No one in the Bush administration is saying how long U.S. and British attacks against the Taleban and al-Qaida, the Osama bin Laden terrorist organization, will last. But several experts on military, religious and regional issues in the Middle East say the U.S. would be wise to be swift.
Retired Egyptian Army general Mohammed Kadry Said is now head of the military studies unit at the al Ahram Center for Political and Strategic Studies. He says U.S. and British attacks must be brief or they run the risk of further angering Muslims throughout the region. He says that anger is exactly what Osama bin Laden is counting on. "In my view, Osama bin Laden is happy that the United States launched this war," he says. "I mean Osama bin Laden is dancing now on what Osama bin Laden wants. Such atmosphere is now dominating the area and threatening any moderate voices. Now nobody can speak defending the American act without being criticized. I am afraid the United States is serving in some part of what Osama bin Laden wants."

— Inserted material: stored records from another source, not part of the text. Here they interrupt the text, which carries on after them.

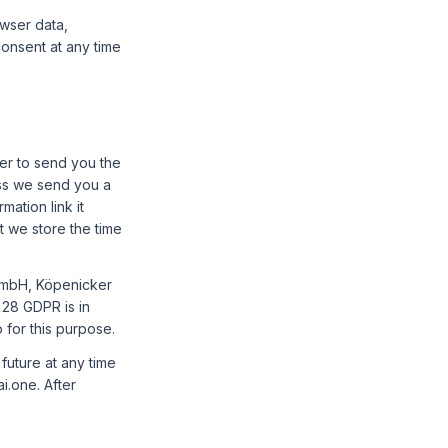
owser data,
consent at any time
er to send you the
ss we send you a
ation link it
t we store the time
mbH, Köpenicker
 28 GDPR is in
 for this purpose.
future at any time
i.one. After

Saudi Arabia has said that there is clear evidence linking Osama bin Laden to last month's attacks in the United States and has called for the perpetrators to be brought to justice.
But Saudi Arabia's Foreign Minister, Prince Saud al Faisal is warning Washington the September 11 attacks were meant to provoke unmeasured responses that could lead to more casualties and, in the process, inflame passions.

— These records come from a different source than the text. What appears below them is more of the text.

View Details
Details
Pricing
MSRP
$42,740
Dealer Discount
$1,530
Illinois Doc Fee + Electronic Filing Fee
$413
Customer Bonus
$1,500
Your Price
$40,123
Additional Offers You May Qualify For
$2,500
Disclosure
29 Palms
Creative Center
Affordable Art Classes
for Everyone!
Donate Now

Iran's Supreme Leader Ayatollah Ali Khamenei has condemned the U.S. strikes in neighboring Afghanistan. Iran's Foreign Minister Kamal Kharrazi has said the U.S. and British attacks are unacceptable and could hurt Afghan civilians and encourage extremism.
Mohammed el Said Idris is the editor-in-chief of Iran Digest magazine. He is also an Iranian expert at the al Ahram Center for Political and Strategic Studies. He says there is concern that if terrorists in Afghanistan flee into Iran the United States might go looking for them. Mr. Idris says the possibility of terrorists seeking safety in Iran is especially worrying for him because, he says, this means war could be transferred to Iranian territories. Mr. Idris says the U.S. might follow fleeing terrorists, which would mean an attack on Iranian territory.
Abdel Moneim Sa'id, the head of the al Ahram Center for Strategic Studies, calls this the first crisis of the 21st century and says its characteristics are unique. "It has religious undertones," he says, "but also it is in an area without any strategic significance. The U.S. is not saying it is fighting Afghanistan or the Afghan nation. It is fighting a phenomenon. It is the first crisis to put Russia and the U.S. together since the Second World War. It is the first crisis in which you have a major party and its allies bombing an adversary and at the same time bombarding them with relief food."
Mr. Sa'id says history has shown that when it comes to the use of military force in someone else's territory, being quick and decisive can create future allies, while he warns protracted involvement almost always results in the development of anger and enemies.